Wouldn’t it be enormously satisfying to simply turn any average meal into a colorful gourmet delight?
My patio herb garden is alive and thriving though I’m not much of a gardener. I am bathed in the fragrances of tarragon, mint, basil, sage, chives and lemon verbena, oregano, rosemary and cilantro every summer morning when I step out on our patio to watch Ted spread birdseed along our wall so we will have feathered company.
All my varieties of thyme are not only thriving, but flowering and begging to be picked and enjoyed! Summer is the season I do the most harvesting because all herb flowers are edible and make the most exquisite garnishes.
Here is a photo from my favorite restaurant, The HerbFarm near Seattle. It is their oven-roasted salmon atop a lemon-thyme butter sauce surrounded by all kinds of herb flowers. The chef suggested we taste a different herb with every bite. Heaven! I duplicate this dish often now that wild sockeye salmon is in season from the book The Herbal Kitchen: Cooking with Fragrance and Flavor by Jerry Traunfeld (William Morrow, 2005)
(One guest was so enamored of the flavors she asked if she could literally lick her plate!)
Later today, I will pay a weekly visit to my basil to pinch off the tips that are beginning to flower so it will grow even bushier. I’ll carry packages of seeds in my pocket—cilantro, chervil and dill—and every time I clip some to use, I’ll make a little hole with my finger nearby and pour in some seeds, pat the ground level and water lightly, so my crop will continue regenerating.

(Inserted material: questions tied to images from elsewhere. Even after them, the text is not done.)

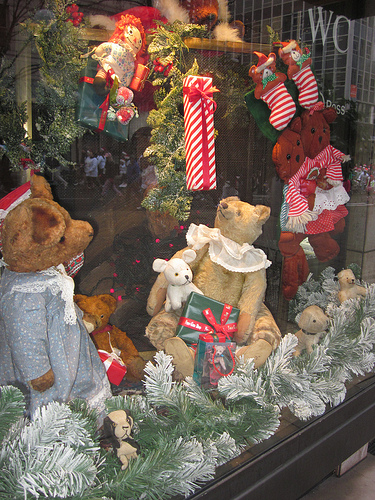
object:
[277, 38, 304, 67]
head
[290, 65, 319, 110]
stocking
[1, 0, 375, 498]
window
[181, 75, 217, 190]
christmas garland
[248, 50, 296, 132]
bear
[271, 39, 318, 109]
bear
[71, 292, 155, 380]
bear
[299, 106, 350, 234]
bear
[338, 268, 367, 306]
bear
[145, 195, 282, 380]
bears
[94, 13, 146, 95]
doll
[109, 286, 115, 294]
christmas lights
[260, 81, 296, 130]
stocking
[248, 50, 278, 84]
head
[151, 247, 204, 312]
dog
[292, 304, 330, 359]
dog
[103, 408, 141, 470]
black dog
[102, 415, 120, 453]
tan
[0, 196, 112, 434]
bear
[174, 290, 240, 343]
green/christmas garland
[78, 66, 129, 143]
present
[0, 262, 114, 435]
dress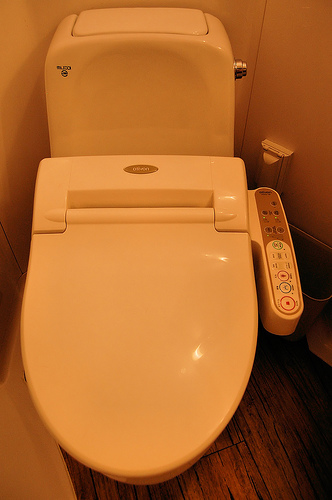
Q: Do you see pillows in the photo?
A: No, there are no pillows.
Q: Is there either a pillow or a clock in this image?
A: No, there are no pillows or clocks.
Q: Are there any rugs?
A: No, there are no rugs.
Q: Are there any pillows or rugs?
A: No, there are no rugs or pillows.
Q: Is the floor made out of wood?
A: Yes, the floor is made of wood.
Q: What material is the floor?
A: The floor is made of wood.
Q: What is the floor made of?
A: The floor is made of wood.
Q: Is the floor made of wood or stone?
A: The floor is made of wood.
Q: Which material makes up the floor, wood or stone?
A: The floor is made of wood.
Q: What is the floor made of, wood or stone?
A: The floor is made of wood.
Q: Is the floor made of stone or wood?
A: The floor is made of wood.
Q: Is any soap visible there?
A: No, there are no soaps.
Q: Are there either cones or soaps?
A: No, there are no soaps or cones.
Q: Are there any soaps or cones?
A: No, there are no soaps or cones.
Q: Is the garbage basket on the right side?
A: Yes, the garbage basket is on the right of the image.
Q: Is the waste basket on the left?
A: No, the waste basket is on the right of the image.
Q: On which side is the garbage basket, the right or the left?
A: The garbage basket is on the right of the image.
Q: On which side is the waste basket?
A: The waste basket is on the right of the image.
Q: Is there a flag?
A: No, there are no flags.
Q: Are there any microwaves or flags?
A: No, there are no flags or microwaves.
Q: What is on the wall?
A: The electrical outlet is on the wall.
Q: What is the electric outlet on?
A: The electric outlet is on the wall.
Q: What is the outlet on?
A: The electric outlet is on the wall.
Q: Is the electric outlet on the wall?
A: Yes, the electric outlet is on the wall.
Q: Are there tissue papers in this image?
A: No, there are no tissue papers.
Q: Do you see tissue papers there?
A: No, there are no tissue papers.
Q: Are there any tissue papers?
A: No, there are no tissue papers.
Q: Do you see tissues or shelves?
A: No, there are no tissues or shelves.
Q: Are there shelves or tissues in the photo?
A: No, there are no tissues or shelves.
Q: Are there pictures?
A: No, there are no pictures.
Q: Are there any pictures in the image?
A: No, there are no pictures.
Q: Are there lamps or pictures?
A: No, there are no pictures or lamps.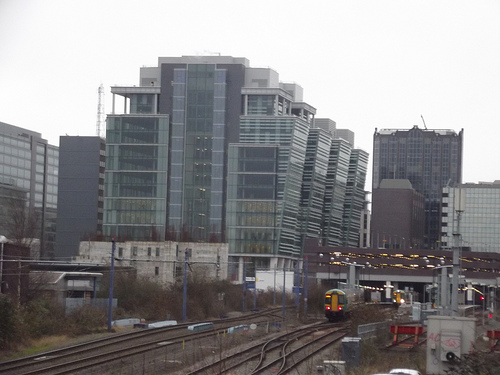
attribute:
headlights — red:
[337, 306, 342, 312]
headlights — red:
[325, 305, 329, 311]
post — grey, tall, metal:
[104, 239, 117, 334]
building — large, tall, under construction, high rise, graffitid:
[103, 55, 370, 295]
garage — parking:
[302, 242, 500, 283]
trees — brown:
[2, 193, 46, 323]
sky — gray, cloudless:
[1, 2, 500, 215]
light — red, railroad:
[478, 294, 485, 300]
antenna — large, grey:
[96, 86, 103, 139]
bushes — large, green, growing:
[2, 290, 108, 356]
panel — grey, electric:
[425, 308, 480, 374]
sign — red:
[390, 323, 424, 336]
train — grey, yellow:
[327, 281, 373, 322]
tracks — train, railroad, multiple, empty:
[180, 307, 411, 374]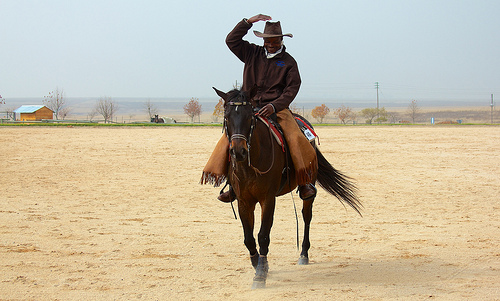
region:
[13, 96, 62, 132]
a wooden house with white roof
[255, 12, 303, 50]
man holding his hat on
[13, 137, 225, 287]
the field is full of sand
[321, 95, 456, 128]
trees in the grass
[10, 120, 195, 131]
grass along the dirt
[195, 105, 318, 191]
the man is wearing leather chaps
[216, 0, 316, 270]
man riding a horse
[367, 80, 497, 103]
power lines along the trees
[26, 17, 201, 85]
the sky is overcast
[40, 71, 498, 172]
dust in the air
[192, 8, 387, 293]
man riding a brown horse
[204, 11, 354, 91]
man in a cowboy hat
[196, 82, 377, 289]
brown horse carrying a man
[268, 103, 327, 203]
leather chaps with fringe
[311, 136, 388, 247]
dark brown horse tail waving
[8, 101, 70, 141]
yellow building with a white roof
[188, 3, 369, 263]
man in a horse's saddle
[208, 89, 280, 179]
horse head with reins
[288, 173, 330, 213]
man's foot in a stirrup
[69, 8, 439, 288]
man riding the horse in the sand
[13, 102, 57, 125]
house in the background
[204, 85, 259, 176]
horse's brown head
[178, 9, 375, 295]
man wearing brown jacket, brown hat, and tan chaps, riding a brown horse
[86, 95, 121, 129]
second tree from the left in the background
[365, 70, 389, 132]
tallest powerline in the background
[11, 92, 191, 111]
horizon to the left of the rider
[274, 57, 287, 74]
blue writing on man's jacket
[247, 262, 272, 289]
horse's front left hoof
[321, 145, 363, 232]
horse's brown tail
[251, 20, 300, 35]
man's brown hat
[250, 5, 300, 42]
a brown cowboy hat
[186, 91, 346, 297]
a brown horse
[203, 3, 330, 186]
a man riding a horse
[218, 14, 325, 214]
a man dressed like a cowboy riding a horse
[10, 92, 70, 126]
a yellow house with a yellow roof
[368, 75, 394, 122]
a telephone pole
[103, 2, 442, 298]
a horse running on dry sand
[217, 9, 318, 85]
a man trying to hold on to his cowboy hat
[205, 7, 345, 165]
a man siting on the saddle of a horse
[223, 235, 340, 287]
the dirty hoofs of a horse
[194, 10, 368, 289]
black cowboy on a horse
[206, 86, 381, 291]
brown horse carrying a rider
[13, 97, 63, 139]
small yellow house with a white roof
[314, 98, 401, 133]
trees along the property line turning orange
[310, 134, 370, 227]
waving tail behind a horse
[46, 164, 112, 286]
sandy terrain with footprints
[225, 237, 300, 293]
hooves of a brown horse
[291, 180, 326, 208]
foot in a stirrup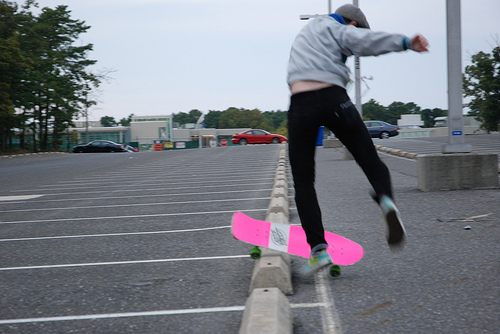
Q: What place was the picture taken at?
A: It was taken at the parking lot.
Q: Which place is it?
A: It is a parking lot.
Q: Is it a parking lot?
A: Yes, it is a parking lot.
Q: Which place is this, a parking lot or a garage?
A: It is a parking lot.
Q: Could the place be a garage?
A: No, it is a parking lot.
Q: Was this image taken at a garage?
A: No, the picture was taken in a parking lot.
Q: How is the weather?
A: It is overcast.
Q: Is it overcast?
A: Yes, it is overcast.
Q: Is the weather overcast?
A: Yes, it is overcast.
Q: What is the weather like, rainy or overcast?
A: It is overcast.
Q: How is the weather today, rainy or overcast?
A: It is overcast.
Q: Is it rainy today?
A: No, it is overcast.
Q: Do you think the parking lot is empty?
A: Yes, the parking lot is empty.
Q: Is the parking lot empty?
A: Yes, the parking lot is empty.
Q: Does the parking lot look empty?
A: Yes, the parking lot is empty.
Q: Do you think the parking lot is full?
A: No, the parking lot is empty.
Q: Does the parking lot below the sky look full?
A: No, the parking lot is empty.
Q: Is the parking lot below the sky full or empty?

It has taken many seasons of setting out plants and inserting seeds to discover where each herb feels most at home and flourishes. Investing just a small amount of time and nurturing has paid off with such an abundance I even make bouquets of herbs, tie them with ribbon, and take them along as gifts when I visit friends. Pictured here are basil, lavender, mint, garlic chive blossoms, nasturtiums, savory and thyme flowers and tarragon.
Tending a summer herb garden—so full of color and flavor and fragrance—cultivates all our senses. Like many joys of life—worth the labor.
Always served with menus, is the Herbfarm Salad, a green salad made with up to 30 ingredients, each literally harvested and assembled on the plate one leaf a time – a delicious work of art. (The Herbfarm Cookbook by Jerry Traunfeld features a chart listing 50 possible choices.)
Here is my adapted version of the recipe for the perfect dressing:
For one generous cup
¼ cup aged sherry vinegar
2 tablespoons balsamic vinegar
1 tablespoon coarsely chopped shallot
2 teaspoons Dijon mustard
½ teaspoon salt
Freshly ground black pepper, to taste
¾ cup mild extra-virgin olive oil
Fresh herbs to blend into the dressing: 1 to 2 tablespoons coarsely chopped English or lemon thyme, lovage, mint, oregano, marjoram, or French tarragon; 2 to 4 tablespoons coarsely chopped basil, dill, chervil, or chives.
Puree all ingredients except oil and herbs in a blender or food processor. With the machine running, pour in the olive oil in a steady stream. Whisk in fresh herbs.
TO PREPARE IN ADVANCE: If not using within a few hours, store tightly covered in the refrigerator; it will keep for several weeks. Bring to room temperature and shake or whisk it well before you dress the salad.